__Provided text__.
#####
On the Scope and Methods of Transcription

The majority of this post was contributed by one of our anonymous volunteers, who had been doing the fiddly but essential job of going over the data and trying to spot and correct issues, as well as add in the historic counties in which accidents took place. We’re extremely grateful to the volunteer, both for all their work on this set of data (and others) and for writing this blog post. It reminds us that it’s important to be aware of how our archive has been constructed, as well as the practical challenges of doing this kind of project.

This post is about how handwritten records become digitised and therefore become more widely and easily available to anyone with an internet connection. Much of this post will be general advice and information about transcribing handwritten records into digital formats, but it is based on this project’s experience with the records of the Amalgamated Society of Railway Servants (ASRS) which was the subject of “Transcription Tuesday” in 2019. This event, run by Who Do You Think You Are? Magazine was a great success: together around 3,800 accident cases were transcribed by members of the public and this post discusses some of the issues encountered in getting from handwritten records to a useable database.

Records: Who, why, what where and when?

The records under consideration here are 120 pages of the ASRS record book detailing accidents and incidents involving members of the Society between the years 1901-1905.  The ASRS was an early attempt at unionising railway workers and members joined from all trades and grades within the railway industry. The ASRS supported their members in various ways following accidents; sometimes it was in the form of financial support until they could return to work, sometimes they provided legal advice and representation, and in cases involving fatalities would provide for the widows and dependants. The records cover all the railway companies operating at that time, including companies in Ireland; please remember that, at that time, the whole of the island of Ireland was part of the United Kingdom.

Reading 19th century handwriting and the ASRS records in particular

Reading 19th century documents is a fascinating exercise because of the infinite variety of styles of handwriting that were in common usage. (I know that the records under discussion were written in the early 1900s, but the writers would all have learned to write in the 19th century – please bear with me here!). Pens that were dipped into an inkwell were the norm at that time and it is surprising that there are so few ink blots in the ASRS records, probably a sign of a careful hand at work. That it not to say that there are no errors in the records; there are several duplicate entries (probably by different people) and the numbering system also has some errors. Capital letters were rather floral in design and differentiating between a “T” and an “F” is difficult, as is the difference between a “G” and an “S”; this is made more difficult for the reader if the two letters were written by different people.

Understanding how people wrote at that time makes the transcription process easier. For example, the letter “z” usually looks like an “m” with a long tail, and sometimes is transcribed as “my”. Determining whether a squiggle is an “m” or a “w” is hard; the same applies to “a” and “o”; occasionally, there are problems with “r” and “n”.
#####
__Supplied data__.
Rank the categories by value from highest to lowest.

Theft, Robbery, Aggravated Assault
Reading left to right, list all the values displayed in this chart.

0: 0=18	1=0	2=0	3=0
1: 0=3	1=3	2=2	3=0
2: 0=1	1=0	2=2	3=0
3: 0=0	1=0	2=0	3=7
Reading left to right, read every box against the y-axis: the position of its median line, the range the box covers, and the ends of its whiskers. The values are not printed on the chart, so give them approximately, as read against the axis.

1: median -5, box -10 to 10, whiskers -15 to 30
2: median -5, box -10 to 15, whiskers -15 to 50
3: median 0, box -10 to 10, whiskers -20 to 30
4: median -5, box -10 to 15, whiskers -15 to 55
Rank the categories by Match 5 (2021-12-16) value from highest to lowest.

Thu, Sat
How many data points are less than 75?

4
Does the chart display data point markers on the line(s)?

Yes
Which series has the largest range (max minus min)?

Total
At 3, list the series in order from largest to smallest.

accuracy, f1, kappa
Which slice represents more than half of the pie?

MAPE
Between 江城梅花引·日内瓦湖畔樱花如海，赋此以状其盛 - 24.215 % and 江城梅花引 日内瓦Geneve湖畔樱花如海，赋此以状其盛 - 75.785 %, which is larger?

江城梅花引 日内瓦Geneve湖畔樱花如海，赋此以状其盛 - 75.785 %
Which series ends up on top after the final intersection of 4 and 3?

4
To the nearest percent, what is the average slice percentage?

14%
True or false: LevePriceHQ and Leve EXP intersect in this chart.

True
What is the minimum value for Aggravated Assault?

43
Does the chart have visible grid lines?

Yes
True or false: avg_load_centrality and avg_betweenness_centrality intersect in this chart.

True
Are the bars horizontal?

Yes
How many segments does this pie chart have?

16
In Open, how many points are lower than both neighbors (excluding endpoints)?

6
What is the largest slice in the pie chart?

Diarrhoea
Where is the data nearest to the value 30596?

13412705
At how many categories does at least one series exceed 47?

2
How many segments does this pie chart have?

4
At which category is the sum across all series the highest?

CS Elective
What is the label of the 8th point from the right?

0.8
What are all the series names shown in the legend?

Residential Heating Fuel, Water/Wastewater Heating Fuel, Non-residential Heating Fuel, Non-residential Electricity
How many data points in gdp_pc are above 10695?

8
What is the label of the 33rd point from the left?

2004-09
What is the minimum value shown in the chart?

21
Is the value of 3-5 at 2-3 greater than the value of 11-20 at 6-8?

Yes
#####
__Directive 1__. Decide whether each statement agrees with the text on transcribing the ASRS records: (a) About 3,800 accident cases were transcribed by members of the public during Transcription Tuesday. (b) The record book pages cover accidents from 1895 to 1900. (c) The records include railway companies in Ireland. For each, answer yes or no and quote the words of the text that settle it.
__Directive 2__. Write what comes next in the text on transcribing the ASRS records, starting after its last sentence.
The records have no part in any of this.

__Reply 1__.
(a) Yes: "together around 3,800 accident cases were transcribed by members of the public"
(b) No: "between the years 1901-1905"
(c) Yes: "including companies in Ireland"

__Reply 2__.
Just to make life even more complicated, different writers in the ASRS record books would write place names as used in local abbreviations – and there is no list of these to refer to!

There is one last point of difficulty about these ASRS records. As well as different people’s handwriting to contend with, there is a problem with reading different coloured inks. In some of the later records, a pale blue ink was used. This may have been a stronger blue originally and it has faded over time; black ink generally does not fade as much, and is easier to read.

Interpretation of words that are not known by the transcriber

The “Transcription Tuesday” process invited people from all over the world to tackle the transcription of records. This may have involved people whose first language is not English, thus making the work of reading the records difficult. In addition, there may well be words that are unfamiliar, even to native speakers of English. It is well-known that individual industries usually have a lexicon all of their own and it is not unusual to find words that may be in common usage, with a generally-understood meaning, to take on a different meaning when used in a specific context within an industry. For example, the phrase “light engine” has nothing to do with the weight of the engine; it means it is moving without any carriages or wagons attached to it.

On top of all this, words that are no longer in use would have been common parlance in the early 1900s; this applies in particular to job titles as many jobs that were everyday activities in 1900 are no longer performed or needed. The railway industry itself had a number of very specific words for specific jobs, some of which were regionalised. For example, “Platelayer” would be used across the railway industry to describe a man who laid the tracks on which the trains ran (nothing to do with plates that you eat off!). On the other hand, a “Rulleyman” would only have been seen or heard in the North of England; elsewhere he would be a “Carter” or a “Carman”. (A “Rulleyman” was the driver of a flat wagon or cart which was used in the delivery of heavy items/objects such as barrels, quarried stone etc. The Rulley was the name of the type of wagon/cart used).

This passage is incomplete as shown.